EXERCISE INPUTS
──────
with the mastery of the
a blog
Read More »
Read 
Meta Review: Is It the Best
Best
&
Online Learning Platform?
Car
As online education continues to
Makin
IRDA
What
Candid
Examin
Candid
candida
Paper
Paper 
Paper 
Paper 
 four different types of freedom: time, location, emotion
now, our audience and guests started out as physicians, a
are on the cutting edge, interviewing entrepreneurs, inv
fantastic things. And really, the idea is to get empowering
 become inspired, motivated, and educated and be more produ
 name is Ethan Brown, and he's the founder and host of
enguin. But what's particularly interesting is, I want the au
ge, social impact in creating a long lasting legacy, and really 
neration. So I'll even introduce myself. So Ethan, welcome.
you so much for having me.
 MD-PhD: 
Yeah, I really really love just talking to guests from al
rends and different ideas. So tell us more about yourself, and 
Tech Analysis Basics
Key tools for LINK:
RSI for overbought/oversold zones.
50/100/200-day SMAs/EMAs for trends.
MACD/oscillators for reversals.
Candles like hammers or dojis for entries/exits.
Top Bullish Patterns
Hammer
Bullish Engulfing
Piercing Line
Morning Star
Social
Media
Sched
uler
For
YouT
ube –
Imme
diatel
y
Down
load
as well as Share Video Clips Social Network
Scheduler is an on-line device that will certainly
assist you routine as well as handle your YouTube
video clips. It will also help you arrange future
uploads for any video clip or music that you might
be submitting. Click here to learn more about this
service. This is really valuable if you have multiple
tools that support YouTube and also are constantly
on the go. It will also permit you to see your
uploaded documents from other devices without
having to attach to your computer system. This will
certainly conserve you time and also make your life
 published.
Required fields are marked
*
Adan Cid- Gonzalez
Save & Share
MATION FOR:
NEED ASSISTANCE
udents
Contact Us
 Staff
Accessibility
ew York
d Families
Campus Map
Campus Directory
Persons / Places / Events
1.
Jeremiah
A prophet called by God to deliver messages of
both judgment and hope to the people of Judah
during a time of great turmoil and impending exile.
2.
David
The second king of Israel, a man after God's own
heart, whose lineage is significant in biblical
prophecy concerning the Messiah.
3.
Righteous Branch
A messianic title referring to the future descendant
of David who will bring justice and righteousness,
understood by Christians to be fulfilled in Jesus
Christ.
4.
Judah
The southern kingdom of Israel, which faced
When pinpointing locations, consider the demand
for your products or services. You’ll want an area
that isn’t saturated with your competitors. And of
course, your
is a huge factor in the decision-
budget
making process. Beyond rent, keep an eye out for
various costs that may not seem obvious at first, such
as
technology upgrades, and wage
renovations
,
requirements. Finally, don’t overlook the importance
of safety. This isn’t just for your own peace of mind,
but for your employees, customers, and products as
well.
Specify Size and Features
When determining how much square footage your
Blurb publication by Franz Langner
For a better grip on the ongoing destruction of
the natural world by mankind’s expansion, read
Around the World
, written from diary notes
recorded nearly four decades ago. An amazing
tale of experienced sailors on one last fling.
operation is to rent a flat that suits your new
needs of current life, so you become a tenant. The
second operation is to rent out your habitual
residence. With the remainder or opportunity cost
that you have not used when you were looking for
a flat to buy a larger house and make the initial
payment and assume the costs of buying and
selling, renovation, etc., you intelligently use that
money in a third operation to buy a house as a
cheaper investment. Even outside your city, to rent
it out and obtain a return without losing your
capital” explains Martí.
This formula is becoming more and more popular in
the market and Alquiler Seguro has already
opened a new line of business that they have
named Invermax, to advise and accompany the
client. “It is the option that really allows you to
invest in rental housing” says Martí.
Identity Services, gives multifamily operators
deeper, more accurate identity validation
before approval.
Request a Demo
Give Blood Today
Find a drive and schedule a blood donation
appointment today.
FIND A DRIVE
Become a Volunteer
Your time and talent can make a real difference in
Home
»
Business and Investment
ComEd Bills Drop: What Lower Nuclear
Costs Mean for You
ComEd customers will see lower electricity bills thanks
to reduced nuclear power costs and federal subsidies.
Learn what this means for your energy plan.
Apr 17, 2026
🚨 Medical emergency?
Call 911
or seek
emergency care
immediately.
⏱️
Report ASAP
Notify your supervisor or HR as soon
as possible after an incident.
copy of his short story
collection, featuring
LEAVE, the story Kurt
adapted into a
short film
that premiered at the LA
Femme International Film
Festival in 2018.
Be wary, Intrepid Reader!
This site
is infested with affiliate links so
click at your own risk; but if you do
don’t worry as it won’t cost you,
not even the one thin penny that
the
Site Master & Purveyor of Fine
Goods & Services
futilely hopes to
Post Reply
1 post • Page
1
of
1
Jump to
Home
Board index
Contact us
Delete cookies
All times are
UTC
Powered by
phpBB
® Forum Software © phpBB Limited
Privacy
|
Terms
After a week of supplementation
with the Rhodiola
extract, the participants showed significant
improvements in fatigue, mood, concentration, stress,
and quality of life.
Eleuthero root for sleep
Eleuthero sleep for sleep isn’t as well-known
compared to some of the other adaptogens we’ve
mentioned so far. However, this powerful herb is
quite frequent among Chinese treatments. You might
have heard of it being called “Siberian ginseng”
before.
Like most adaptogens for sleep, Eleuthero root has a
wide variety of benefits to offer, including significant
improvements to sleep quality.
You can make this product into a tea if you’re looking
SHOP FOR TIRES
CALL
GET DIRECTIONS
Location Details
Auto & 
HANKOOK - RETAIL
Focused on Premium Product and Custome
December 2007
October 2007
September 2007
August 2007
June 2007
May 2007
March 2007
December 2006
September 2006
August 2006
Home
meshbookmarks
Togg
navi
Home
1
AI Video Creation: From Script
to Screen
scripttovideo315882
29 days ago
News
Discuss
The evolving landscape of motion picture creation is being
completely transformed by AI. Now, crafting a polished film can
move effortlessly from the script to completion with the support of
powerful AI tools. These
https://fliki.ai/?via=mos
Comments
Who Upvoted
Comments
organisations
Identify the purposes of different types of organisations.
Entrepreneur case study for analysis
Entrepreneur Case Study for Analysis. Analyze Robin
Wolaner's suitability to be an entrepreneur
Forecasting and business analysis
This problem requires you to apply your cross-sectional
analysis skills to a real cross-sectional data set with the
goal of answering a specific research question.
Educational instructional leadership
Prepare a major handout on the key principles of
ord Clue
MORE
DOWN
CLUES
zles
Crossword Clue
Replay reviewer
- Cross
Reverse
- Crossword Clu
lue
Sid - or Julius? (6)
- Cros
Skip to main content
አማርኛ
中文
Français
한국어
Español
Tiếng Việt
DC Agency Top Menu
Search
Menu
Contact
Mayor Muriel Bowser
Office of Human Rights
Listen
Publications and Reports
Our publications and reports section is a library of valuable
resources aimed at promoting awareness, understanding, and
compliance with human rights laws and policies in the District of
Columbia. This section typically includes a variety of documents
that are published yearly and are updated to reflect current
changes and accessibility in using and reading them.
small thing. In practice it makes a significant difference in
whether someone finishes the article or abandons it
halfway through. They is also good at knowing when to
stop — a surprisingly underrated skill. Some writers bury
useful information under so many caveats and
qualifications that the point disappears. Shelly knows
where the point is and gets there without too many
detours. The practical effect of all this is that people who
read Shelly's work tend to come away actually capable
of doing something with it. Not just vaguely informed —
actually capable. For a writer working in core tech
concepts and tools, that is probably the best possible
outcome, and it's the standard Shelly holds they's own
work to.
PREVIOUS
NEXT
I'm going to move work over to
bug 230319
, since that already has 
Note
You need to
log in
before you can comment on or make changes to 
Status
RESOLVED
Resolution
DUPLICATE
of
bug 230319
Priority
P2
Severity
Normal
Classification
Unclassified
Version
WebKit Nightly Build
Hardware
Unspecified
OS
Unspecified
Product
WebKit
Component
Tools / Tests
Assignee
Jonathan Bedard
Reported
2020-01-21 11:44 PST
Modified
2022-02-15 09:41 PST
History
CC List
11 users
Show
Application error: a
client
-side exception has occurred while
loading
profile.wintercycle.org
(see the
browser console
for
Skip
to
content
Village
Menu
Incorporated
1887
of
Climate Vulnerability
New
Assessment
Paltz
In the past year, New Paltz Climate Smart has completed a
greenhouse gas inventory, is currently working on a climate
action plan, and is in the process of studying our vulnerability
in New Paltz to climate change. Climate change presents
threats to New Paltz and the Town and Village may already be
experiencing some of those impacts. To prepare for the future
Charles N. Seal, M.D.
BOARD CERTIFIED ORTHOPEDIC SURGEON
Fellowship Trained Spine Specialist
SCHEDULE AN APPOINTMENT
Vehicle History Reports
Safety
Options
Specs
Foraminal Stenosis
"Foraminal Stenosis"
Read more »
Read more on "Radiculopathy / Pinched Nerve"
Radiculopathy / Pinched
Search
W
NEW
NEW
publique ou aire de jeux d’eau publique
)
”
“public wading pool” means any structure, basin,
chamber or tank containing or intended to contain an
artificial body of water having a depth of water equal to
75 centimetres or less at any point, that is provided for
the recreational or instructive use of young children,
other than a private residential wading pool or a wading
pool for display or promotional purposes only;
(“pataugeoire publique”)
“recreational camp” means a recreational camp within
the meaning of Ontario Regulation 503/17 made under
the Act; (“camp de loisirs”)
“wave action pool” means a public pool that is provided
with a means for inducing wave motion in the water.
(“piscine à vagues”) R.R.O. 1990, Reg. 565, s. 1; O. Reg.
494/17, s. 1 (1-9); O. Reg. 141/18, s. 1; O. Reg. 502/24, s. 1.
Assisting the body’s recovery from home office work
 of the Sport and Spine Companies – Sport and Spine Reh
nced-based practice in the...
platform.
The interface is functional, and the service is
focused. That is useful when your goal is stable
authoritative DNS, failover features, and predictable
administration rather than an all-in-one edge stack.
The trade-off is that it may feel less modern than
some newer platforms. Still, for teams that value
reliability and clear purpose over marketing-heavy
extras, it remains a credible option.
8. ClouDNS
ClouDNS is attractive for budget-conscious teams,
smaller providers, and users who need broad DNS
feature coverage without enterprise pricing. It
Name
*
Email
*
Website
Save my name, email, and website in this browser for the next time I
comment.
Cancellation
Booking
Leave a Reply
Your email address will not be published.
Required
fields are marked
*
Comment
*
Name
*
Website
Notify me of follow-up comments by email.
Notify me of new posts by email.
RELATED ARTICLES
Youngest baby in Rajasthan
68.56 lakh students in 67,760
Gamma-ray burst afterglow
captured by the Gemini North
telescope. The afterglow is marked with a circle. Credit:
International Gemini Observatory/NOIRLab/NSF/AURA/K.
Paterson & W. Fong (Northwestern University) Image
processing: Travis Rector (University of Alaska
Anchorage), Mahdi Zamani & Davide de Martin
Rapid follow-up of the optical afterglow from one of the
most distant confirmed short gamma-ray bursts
──────
REQUIRED ACTION
When the word "client" turns up on a line of the material above, copy that line.

TASK RESPONSE
client. “It is the option that really allows you to
client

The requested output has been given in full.